Security And Pairing
The current firmware allows clients to connect, read, and subscribe without write authorization. Writes are accepted only when the session policy says the connection is allowed to write.
Write Authorization
A protocol or OTA data write must pass both BLE security and application policy.
The connection must be:
- paired/bonded according to the device
- encrypted
- authenticated
- authorized as the current write owner
If a write reaches the firmware but fails the application policy, the device sends a ble_access update with write_rejected=true.
Pairing Mode
Pairing mode is entered from physical controls on the box.

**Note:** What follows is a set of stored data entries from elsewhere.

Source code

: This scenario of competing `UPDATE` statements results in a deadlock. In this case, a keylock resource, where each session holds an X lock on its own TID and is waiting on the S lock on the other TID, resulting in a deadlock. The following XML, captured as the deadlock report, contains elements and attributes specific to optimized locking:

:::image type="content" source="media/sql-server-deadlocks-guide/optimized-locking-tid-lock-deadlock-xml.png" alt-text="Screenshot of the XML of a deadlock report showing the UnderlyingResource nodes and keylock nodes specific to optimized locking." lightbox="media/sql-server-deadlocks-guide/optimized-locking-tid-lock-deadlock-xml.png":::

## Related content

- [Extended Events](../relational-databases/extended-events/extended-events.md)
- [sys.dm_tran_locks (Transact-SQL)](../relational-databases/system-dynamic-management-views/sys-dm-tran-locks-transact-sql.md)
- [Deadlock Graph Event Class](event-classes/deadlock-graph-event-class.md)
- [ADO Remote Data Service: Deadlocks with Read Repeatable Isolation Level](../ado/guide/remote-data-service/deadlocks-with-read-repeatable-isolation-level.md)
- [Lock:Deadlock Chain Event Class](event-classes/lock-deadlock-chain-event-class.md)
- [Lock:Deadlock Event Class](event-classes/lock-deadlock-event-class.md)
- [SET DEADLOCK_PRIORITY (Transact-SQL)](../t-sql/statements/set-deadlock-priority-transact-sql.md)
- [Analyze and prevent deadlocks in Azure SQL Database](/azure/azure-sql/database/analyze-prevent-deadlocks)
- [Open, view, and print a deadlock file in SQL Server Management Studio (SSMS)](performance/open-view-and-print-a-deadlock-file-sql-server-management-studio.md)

In the current quizzer handler, the chord is:
QUIZZER_RESET + TIMER_530 + CONTEST
While pairing mode is active:
- the device displays a six-digit PIN
- pairing requests can be accepted
- the BLE access status is
PAIRING_MODE - pressing
QUIZZER_RESETorTIMER_RESETexits pairing mode - pairing mode also exits on timeout or successful pairing
The advertised name remains Reaction_XXXXXX.
PIN And Lockout Settings
Defaults from DeviceConfig:
| Setting | Default |
|---|---|
| pairing timeout | 60000 ms |
| PIN failure limit | 3 |
| PIN lockout | 300000 ms |
| stale bond quick timeout window | 3000 ms |
| stale bond strikes | 2 |
These values are configurable through ConfigMessage.
Write Owner Behavior
The firmware tracks one write-authorized owner. When a new peer successfully pairs during pairing mode, the firmware deletes other stored bonds and downgrades other connected peers to read-only access.
Other connected clients may remain connected for notifications, but write access stays reserved for the authorized owner.
BLE Access Updates
BleAccessMessage is carried by the root ble_access oneof.
Statuses:
| Status | Meaning |
|---|---|
NO_CONNECTION |
no BLE peers connected |
READ_ONLY |
at least one peer connected, no current write-authorized connection |
WRITE_AUTHORIZED |
a connected peer can write |
PAIRING_MODE |
pairing mode is active |
Write rejection reasons:
| Reason | Meaning |
|---|---|
WRITE_REJECT_NOT_AUTHORIZED |
connection is not the current write owner |
WRITE_REJECT_NOT_PAIRED |
connection is not paired/bonded |
WRITE_REJECT_NOT_ENCRYPTED |
connection is not encrypted |
WRITE_REJECT_NOT_AUTHENTICATED |
connection is not authenticated |
Client UX recommendation: if a write is rejected, show the reject_reason and offer a re-pair flow that tells the user to enter pairing mode physically on the box.